▶ [What you will do]: Exact copy, no pictures: reproduce every record below as it stands.

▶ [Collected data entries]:
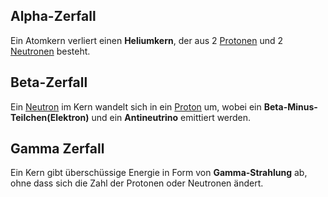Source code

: 
## Alpha-Zerfall
Ein Atomkern verliert einen __Heliumkern__, der aus $2$ [Protonen](Proton.md) und $2$ [Neutronen](Neutron.md) besteht.

## Beta-Zerfall
Ein [Neutron](Neutron.md) im Kern wandelt sich in ein [Proton](Proton.md) um, wobei ein __Beta-Minus-Teilchen(Elektron)__ und ein __Antineutrino__ emittiert werden.

## Gamma Zerfall
Ein Kern gibt überschüssige Energie in Form von __Gamma-Strahlung__ ab, ohne dass sich die Zahl der Protonen oder Neutronen ändert.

▶ [Answer box]:
Source code

: 
## Alpha-Zerfall
Ein Atomkern verliert einen __Heliumkern__, der aus $2$ [Protonen](Proton.md) und $2$ [Neutronen](Neutron.md) besteht.

## Beta-Zerfall
Ein [Neutron](Neutron.md) im Kern wandelt sich in ein [Proton](Proton.md) um, wobei ein __Beta-Minus-Teilchen(Elektron)__ und ein __Antineutrino__ emittiert werden.

## Gamma Zerfall
Ein Kern gibt überschüssige Energie in Form von __Gamma-Strahlung__ ab, ohne dass sich die Zahl der Protonen oder Neutronen ändert.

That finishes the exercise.